Rendered page images

=====

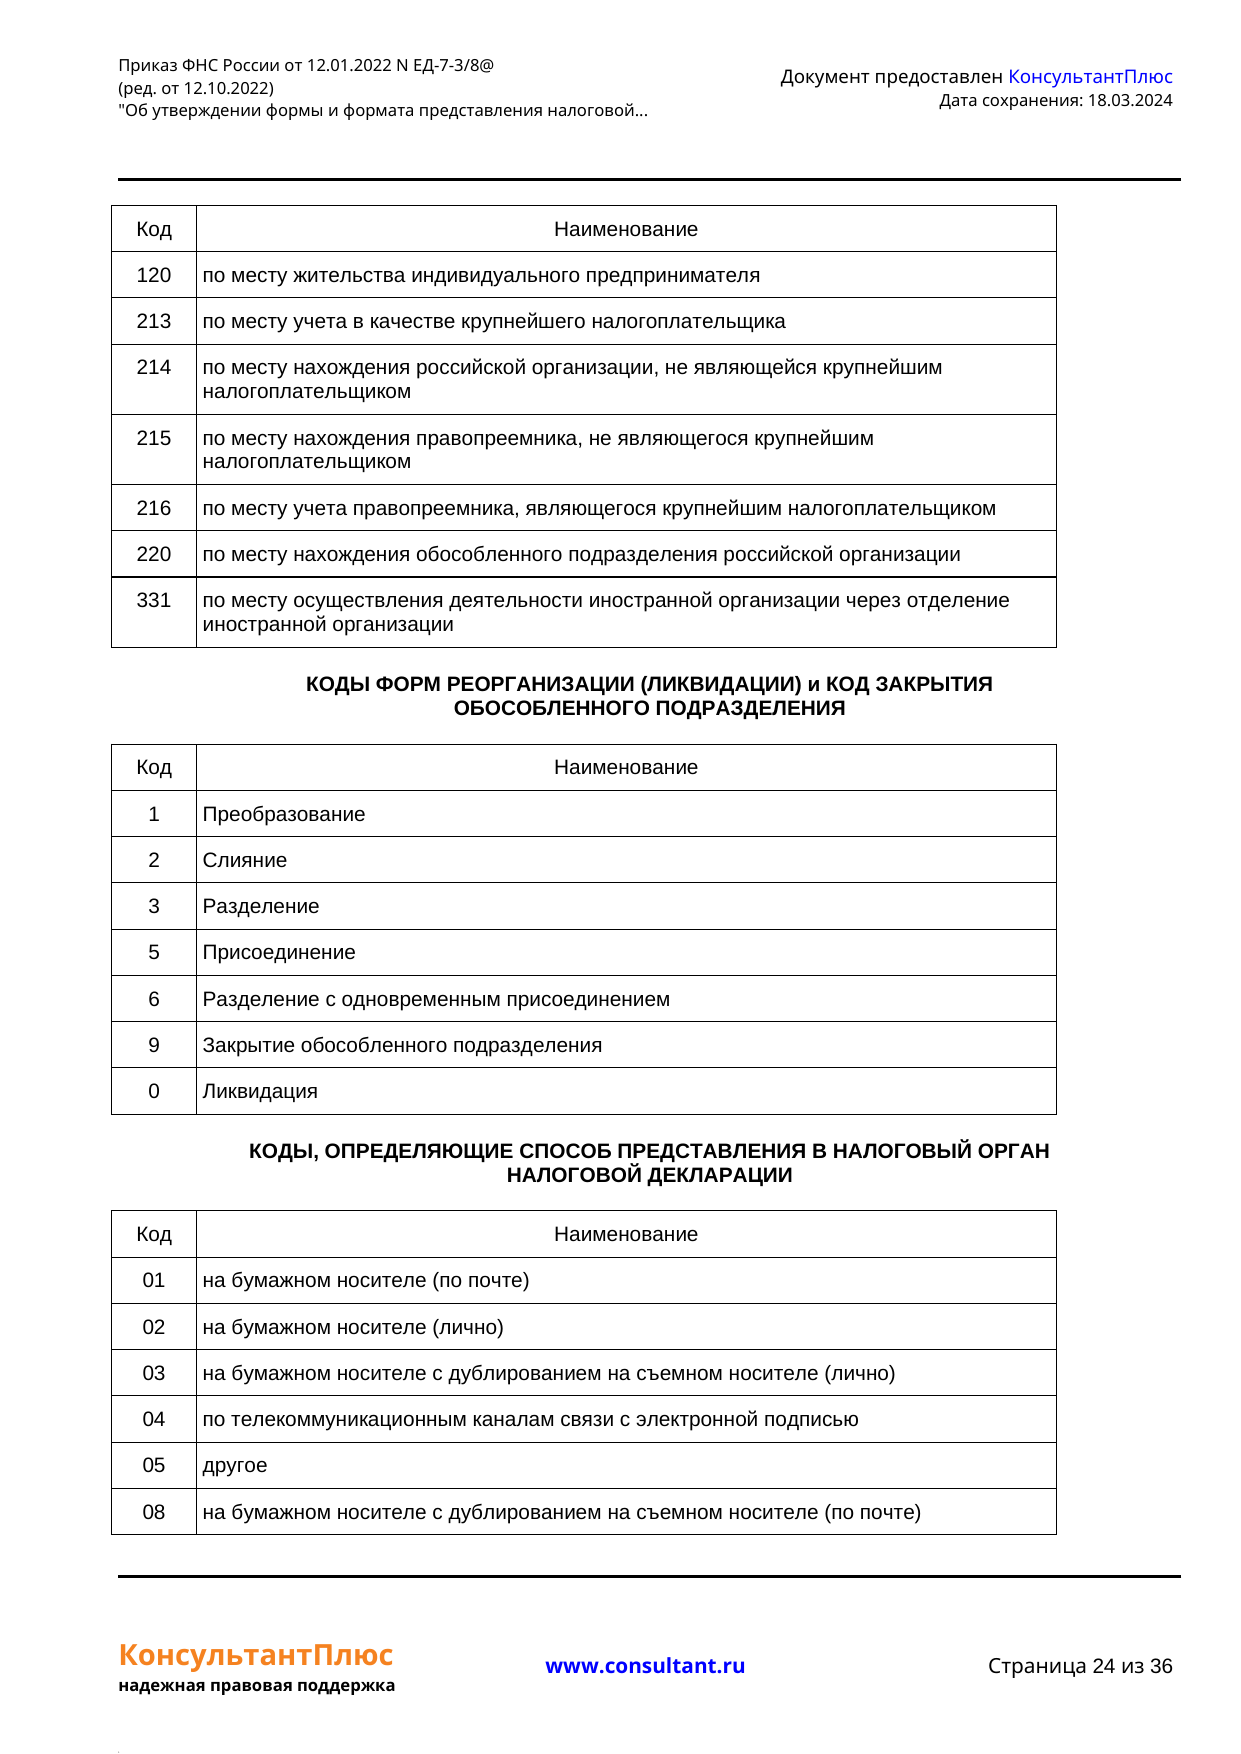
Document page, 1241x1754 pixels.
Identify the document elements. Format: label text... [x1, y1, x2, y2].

table_header Код [112, 1211, 196, 1257]
table_cell 216 [112, 485, 196, 530]
table_header Наименование [197, 1211, 1056, 1257]
table_header Наименование [197, 745, 1056, 790]
table_cell 213 [112, 298, 196, 343]
table_cell на бумажном носителе (лично) [197, 1304, 1056, 1349]
table_cell по месту нахождения российской организации, не являющейся крупнейшим налогоплательщиком [197, 345, 1056, 414]
table_cell Ликвидация [197, 1068, 1056, 1113]
table_cell по месту нахождения правопреемника, не являющегося крупнейшим налогоплательщиком [197, 415, 1056, 484]
table_cell 03 [112, 1350, 196, 1395]
table_cell Слияние [197, 837, 1056, 882]
table_cell 05 [112, 1443, 196, 1488]
title НАЛОГОВОЙ ДЕКЛАРАЦИИ [118, 1162, 1181, 1186]
table_cell 0 [112, 1068, 196, 1113]
table_cell 2 [112, 837, 196, 882]
table_cell Разделение с одновременным присоединением [197, 976, 1056, 1021]
table_cell на бумажном носителе (по почте) [197, 1258, 1056, 1303]
table_cell 01 [112, 1258, 196, 1303]
table_cell 331 [112, 578, 196, 647]
table_header Наименование [197, 206, 1056, 251]
table_cell 5 [112, 930, 196, 975]
table_cell Закрытие обособленного подразделения [197, 1022, 1056, 1067]
table_cell по месту учета в качестве крупнейшего налогоплательщика [197, 298, 1056, 343]
table_cell 3 [112, 883, 196, 928]
table_cell на бумажном носителе с дублированием на съемном носителе (лично) [197, 1350, 1056, 1395]
table_cell 08 [112, 1489, 196, 1534]
table_cell другое [197, 1443, 1056, 1488]
table_cell 1 [112, 791, 196, 836]
table_header Код [112, 206, 196, 251]
table_cell на бумажном носителе с дублированием на съемном носителе (по почте) [197, 1489, 1056, 1534]
table_cell Преобразование [197, 791, 1056, 836]
table_cell по месту учета правопреемника, являющегося крупнейшим налогоплательщиком [197, 485, 1056, 530]
table_cell 6 [112, 976, 196, 1021]
table_header Код [112, 745, 196, 790]
table_cell по месту жительства индивидуального предпринимателя [197, 252, 1056, 297]
table_cell 215 [112, 415, 196, 484]
title ОБОСОБЛЕННОГО ПОДРАЗДЕЛЕНИЯ [118, 696, 1181, 719]
table_cell по телекоммуникационным каналам связи с электронной подписью [197, 1396, 1056, 1442]
table_cell по месту осуществления деятельности иностранной организации через отделение иностранной организации [197, 578, 1056, 647]
table_cell Присоединение [197, 930, 1056, 975]
table_cell 9 [112, 1022, 196, 1067]
table_cell 120 [112, 252, 196, 297]
table_cell 02 [112, 1304, 196, 1349]
table_cell 214 [112, 345, 196, 414]
table_cell 220 [112, 531, 196, 576]
table_cell Разделение [197, 883, 1056, 928]
title КОДЫ, ОПРЕДЕЛЯЮЩИЕ СПОСОБ ПРЕДСТАВЛЕНИЯ В НАЛОГОВЫЙ ОРГАН [118, 1138, 1181, 1162]
table_cell по месту нахождения обособленного подразделения российской организации [197, 531, 1056, 576]
table_cell 04 [112, 1396, 196, 1442]
title КОДЫ ФОРМ РЕОРГАНИЗАЦИИ (ЛИКВИДАЦИИ) и КОД ЗАКРЫТИЯ [118, 672, 1181, 696]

=====

PROBLEM STATEMENT
Go over the data and return every line that includes the word "дублированием".

EXERCISE SOLUTION
table_cell на бумажном носителе с дублированием на съемном носителе (лично) [197, 1350, 1056, 1395]
table_cell на бумажном носителе с дублированием на съемном носителе (по почте) [197, 1489, 1056, 1534]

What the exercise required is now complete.